Il problema è multiforme e dettagliatamente sottolineato dal dottor Di Pasquale nella prefazione del libro. Innanzitutto, è fondamentale aumentare la soglia dell’attenzione: lo scompenso cardiaco è infatti una patologia di difficile gestione perché rimane asintomatica nei primi stadi, quando si può fare molto ed i farmaci a disposizione sono più efficaci. Le manifestazioni cliniche spesso si estrinsecano quando si arriva agli stadi avanzati, più letali e più difficili da gestire oltre che onerosi per il sistema sanitario. Un’altra priorità è quella di trattare in maniera adeguata e aggressiva la malattia in chiave di prevenzione secondaria e terziaria: la mancanza di un trattamento non ottimale costituisce oggi una delle più frequenti cause di mancato controllo e di destabilizzazione della malattia, che possono portare a morte e all’ospedalizzazione dei pazienti e di conseguenza aumentare i costi in termini di vite e di risorse sociali ed economici. Infine, un problema fondamentale è relativo alla scarsa comunicazione tra le figure professionali coinvolte nella cura dei pazienti e, talvolta, alla mancanza di competenze specifiche che conducono a scelte terapeutiche non ottimali per la riduzione della mortalità. Il libro “La prevenzione nello scompenso cardiaco”, che presenteremo al congresso dell’ANMCO, cerca di sottolineare queste problematiche irrisolte e tenta di fornire alcune risposte

Il libro vuole sensibilizzare la comunità medico scientifica a questo problema sanitario?
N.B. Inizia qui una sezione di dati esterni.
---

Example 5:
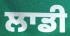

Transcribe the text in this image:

ਲਾਡੀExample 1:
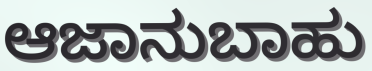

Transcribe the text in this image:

ಆಜಾನುಬಾಹು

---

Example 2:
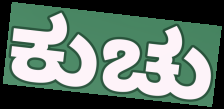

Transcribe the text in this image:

ಕುಚು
Nato dalla collaborazione tra Area Scompenso ed Area prevenzione dell’ANMCO, questo volume rappresenta un prezioso strumento di analisi dello scompenso cardiaco in una logica di prevenzione (primaria, secondaria e terziaria) e del trattamento precoce della malattia. Ci auguriamo che incontri il favore dei lettori e lavori in questa direzione: responsabilizzare sempre più le figure professionali coinvolte nella cura dei pazienti scompensati o a rischio per lo sviluppo della malattia.

Certamente non basta fare tanta ricerca senza che ci sia una corretta ed efficace informazione e sensibilizzazione. L’epidemiologia clinica sta portando sempre nuove conoscenze, ma quante informazioni arrivano alle figure professionali coinvolte?
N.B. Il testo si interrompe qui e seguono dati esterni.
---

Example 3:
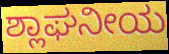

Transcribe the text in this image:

ಶ್ಲಾಘನೀಯ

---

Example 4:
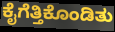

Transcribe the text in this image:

ಕೈಗೆತ್ತಿಕೊಂಡಿತು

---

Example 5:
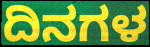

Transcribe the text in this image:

ದಿನಗಳ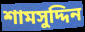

Ancora troppo poco purtroppo. Il fatto che le attuali linee-guida internazionali sottolineino e ribadiscano l’importanza di aggredire negli stadi precoci la malattia è un’esigenza imposta dall’evidenza che probabilmente non abbiamo a disposizione – a tempi brevi – più armi e risorse per cambiare la storia naturale della maggior parte dei pazienti nelle fasi avanzate della malattia e invertire in tal modo il trend epidemiologico e di mortalità. A livello pratico, per la gestione dei singoli pazienti e nella logica della prevenzione, secondo noi si può fare ancora molto perché siamo ancora lontani da una corretta sensibilizzazione. Non è scontato, ad esempio, per il medico di medicina generale considerare il paziente iperteso come potenziale candidato allo sviluppo di uno scompenso diastolico, oppure per il diabetologo pensare che la malattia metabolica, indipendentemente dalla cardiopatia ischemica, comprometta frequentemente il muscolo cardiaco, raddoppiando così il rischio di scompenso. Purtroppo le linee-guida non indicano nel dettaglio come fare e cosa fare per prevenire la malattia. Per tale motivo come Aree prevenzione e scompenso dell’ANMCO abbiamo deciso di raccogliere in un volume informazioni e nozioni sparse in letteratura, cercando di fornire una risposta ai singoli punti evidenziati come importanti dalle linee-guida per prevenire lo sviluppo della malattia con aspetto “pratico” ma esauriente nel tradizionale “stile ANMCO”.

Quanto fatica vi è costato questo lavoro di raccolta?

Per quanto mi riguarda tanta ma alla fine appagante! Il ruolo di coordinatore per la stesura di un libro di 20 capitoli scritti da 20 autori diversi ha richiesto certamente molto impegno ma mi ha dato molta soddisfazione per l’entusiasmo dimostrato dagli specialisti coinvolti che si sono trovati a scrivere di una patologia di cui sanno molto ma con un ottica diversa. Vorrei poi sottolineare che questo volume è venuto alla luce anche grazie al lucido e paziente lavoro redazionale di Benedetta Ferrucci.